My mum ran inside, went to the suite where the owners of our block lived. They called the police. Not sure where I was at the time, but the next thing I recall I was on our couch and crying while a policeman gently asked me a few questions. I also recall being surrounded by adults, all quietly observing a worried silence, and I recall thinking that our lives, my mum’s and mine, were about to change in many, many ways. The future, which I had never really thought about before, was uncertain.
We were all set, my dad, my mum, and me, to go back to England for a holiday at the end of June, after I got out of school for the summer holidays.

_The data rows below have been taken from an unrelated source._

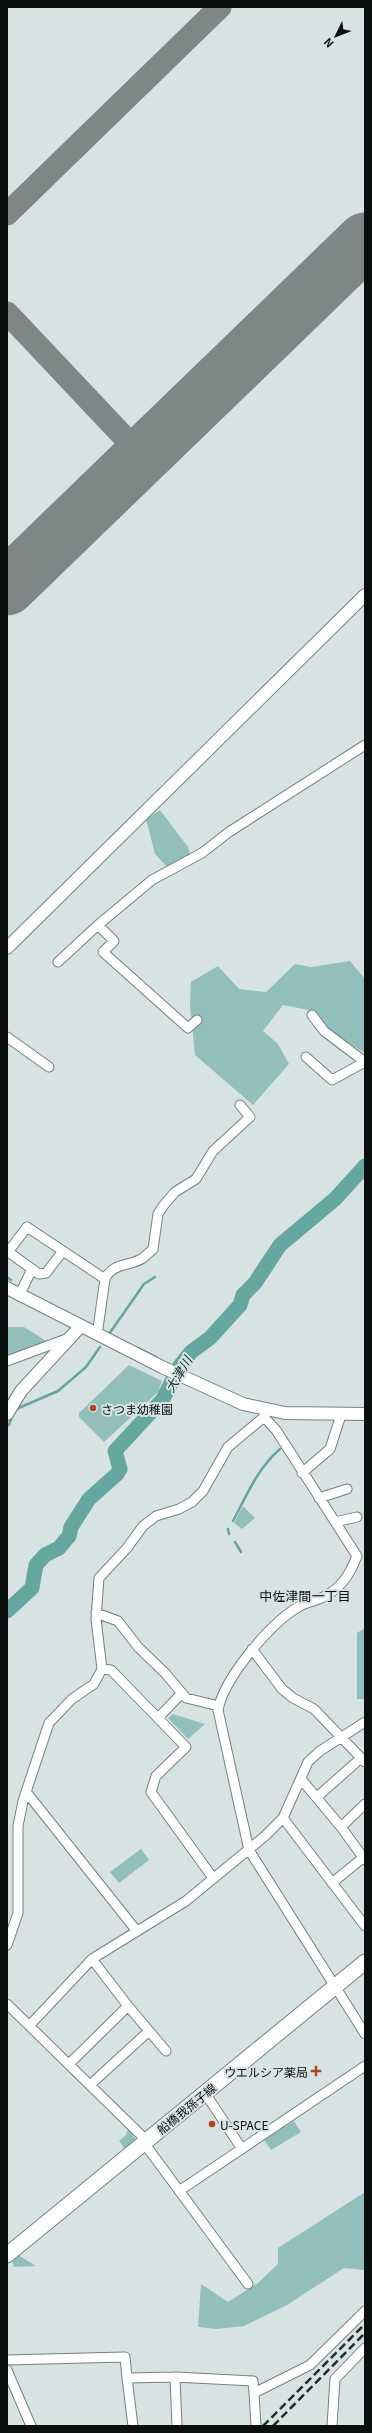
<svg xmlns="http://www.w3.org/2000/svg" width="372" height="2433" font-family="Georgia,'Noto Sans JP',serif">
<rect width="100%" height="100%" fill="#d7e3e2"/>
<path fill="#92bfbb" d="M160,810l28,37 2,8 -23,12 -12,-13 -9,-35z
M350,961l15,18v74l-37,-23 -14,-19 -31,-6 -20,26 15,13 11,20 -36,41 -58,-50 -5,-51 1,-22 27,-16 21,23 27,3 29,-28 16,3z
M7,1327h17l27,17 -44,16z
M129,1365l33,16 -4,11 -54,50 -25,-25v-4z
M243,1506l12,12 -13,11 -8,-6z
M365,1628v71h-8v-66z
M173,1714l32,10 -17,15 -20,-21z
M141,1849l8,11 -30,23 -9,-11z
M294,2121l7,11 -30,18 -7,-10z
M128,2128l8,12 -11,9 -6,-8 7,-6z
M365,2192v78l-21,-2 -57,37 -43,21 -27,3 -19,-2 3,-43 27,18 30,-19 20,-19v-16z
M18,2255l18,11 -22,1 -2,-7z"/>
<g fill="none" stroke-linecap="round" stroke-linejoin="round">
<path stroke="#65a6a1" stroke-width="2.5" d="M7,1277l4,3
M109,1334l35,-50 11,-7
M138,1348l18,9
M14,1410l44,-19 28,-24 14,-20
M9,1425l3,-9
M233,1521c14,-26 24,-52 47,-72
M228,1529l1,5
M235,1542l6,10"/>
<path stroke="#65a6a1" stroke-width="15" d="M7,1611l25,-23 4,-23 9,-10 14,-7 10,-12 2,-9 18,-28 28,-25 3,-5 -5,-18 48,-52 16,-32 12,-15 19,-14 30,-33 3,-10 12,-12 25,-38 55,-46 30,-33"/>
<path stroke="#7e8686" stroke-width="23" d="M7,214l213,-207
M7,313l135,143"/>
<path stroke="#7e8686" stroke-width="57" d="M7,587l358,-346"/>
<g stroke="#75817f" stroke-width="11">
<path id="minor" d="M98,925l16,16 -11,11 85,76 9,-8
M58,962l40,-37 54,-45 50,-27 27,-21 136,-87
M312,1015l12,16 41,31
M7,1037l42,30
M306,1057l26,23 33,-18
M7,1251l32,23 7,-1 17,-22
M8,1252l19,-25 78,52
M19,1296l13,-27
M97,1335l8,-56c8,-17 24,-12 38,-21 3,-3 7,-6 10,-9l5,-35 5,-8 12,-14 21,-13 17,-28 37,-34 -10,-12
M7,1361l62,-23
M265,1410l-1,7 12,13 81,126c-7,18 -16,33 -34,41 -7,4 -16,5 -23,9 -29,16 -76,72 -82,104l31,140 116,184
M302,1473l28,-24 11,-34
M319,1498l28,-9
M335,1522l22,-5
M96,1613l22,8 20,26 27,26 21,25 33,8
M252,1649l30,40 11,9 21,11 51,53
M102,1669l9,1 75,77 -30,29 -5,16 62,86
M159,1717l22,-23
M301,1779l40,48 24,33
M27,1793l109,137
M317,1797l44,-39
M283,1818l82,108
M341,1827l24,-23
M332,1883l33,-27
M7,1945l11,-32v-87l5,-25 26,-78 23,-24 22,-15 8,-15 -6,-50 3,-41 28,-30 16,-22 13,-10 23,-7 13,-7 11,-11 25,-44 36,-30
M92,1959l36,47 38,45
M7,2004l136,133 1,6 104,141
M30,2025l62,-66 94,-58 79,-65 18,-18 25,-56 12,-11 45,-29
M69,2064l59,-58
M90,2085l59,-54
M205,2093l37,56
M179,2191l186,-125
M7,2360l118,-3 2,21 48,-1 78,4 1,12 56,-28 55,-54
M7,2370l24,56
M175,2377l2,49
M127,2378l6,48
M254,2393l2,33
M332,2426l3,-47 30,-31"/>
</g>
<g stroke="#75817f" stroke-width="14">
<path id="tertiary" d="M7,948l358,-353
M7,1288l155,79 81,37 42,9 80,1
M7,1414l14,-23 59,-64"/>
</g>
<g stroke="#75817f" stroke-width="17">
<path id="primary" d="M7,2255l358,-293"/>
</g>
<use href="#minor" stroke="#fff" stroke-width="9"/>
<use href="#tertiary" stroke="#fff" stroke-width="12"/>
<use href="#primary" stroke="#fff" stroke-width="15"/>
<path stroke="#242a29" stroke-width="2.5" stroke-dasharray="8 4" stroke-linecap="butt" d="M263,2426l102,-102
M273,2426l92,-93"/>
</g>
<g fill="#ae4720" stroke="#d7e3e2" stroke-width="1.5">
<circle cx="93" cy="1408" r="4"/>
<path d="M314 2065h4v4h4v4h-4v4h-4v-4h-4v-4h4z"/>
<circle cx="212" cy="2124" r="4"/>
</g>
<g text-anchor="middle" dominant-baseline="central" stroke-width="4" stroke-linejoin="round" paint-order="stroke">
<g font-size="12" fill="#0b100f" stroke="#d7e3e2" text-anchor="start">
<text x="101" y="1408">さつま幼稚園</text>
<text x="308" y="2071" text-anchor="end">ウエルシア薬局</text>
<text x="220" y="2124">U-SPACE</text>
</g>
<g font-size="12" fill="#0b100f" stroke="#d7e3e2">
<text transform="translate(186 2108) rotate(-39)">船橋我孫子線</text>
</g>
<g font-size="13" font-style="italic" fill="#0e302d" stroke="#d7e3e2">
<text transform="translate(178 1374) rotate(-59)">大津川</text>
</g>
<g font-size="13" fill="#0b100f" stroke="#d7e3e2">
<text x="305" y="1595">中佐津間一丁目</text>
</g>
</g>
<rect width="372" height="2433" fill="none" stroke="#0b100f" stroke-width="16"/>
<g transform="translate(336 36) rotate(227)" stroke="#d7e3e2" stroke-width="3" paint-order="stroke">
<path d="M0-3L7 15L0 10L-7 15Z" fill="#0b100f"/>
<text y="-6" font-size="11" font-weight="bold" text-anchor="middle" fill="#0b100f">N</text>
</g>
</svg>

This is a point I make in hindsight, for I don’t remember being aware of the planned trip in anything but vague terms. Nor do I remember feeling any kind of long-term grief. We stayed with friends, took one of the last train trips to Grand Beach, and other things, but I was not dogged by grief, merely a sense that someone was missing as I stood in the sidelines while my mum and the rest of the adults took care of all the business that had to be taken care of.
I didn’t go to the funeral, I’m not sure why. I remember standing in the yard that belonged to the friends we were staying with while they and my mum left in a car. No one told me where they were going, but I knew. I had no doubt.
Before we flew back to England a few weeks later, I had a dream. In it, I was walking to school, and as I neared it a man came out of a side street. He approached me and took my hand. I remember not looking at him, I don’t think we talked, but I knew, without know how, that he was my father. I wondered how this was possible. Was not my father dead? I felt both afraid and at the same time wrapped up in a warm sense of security. He walked me the rest of the way to school, where he dropped me off and continued on his way.
I believe to this day that he had come back to say goodbye. Sure it was a dream, but love works wonders in ways I don’t understand, and that little walk, father and son, was and still is as real to me as any other experience I have had in this world or any other.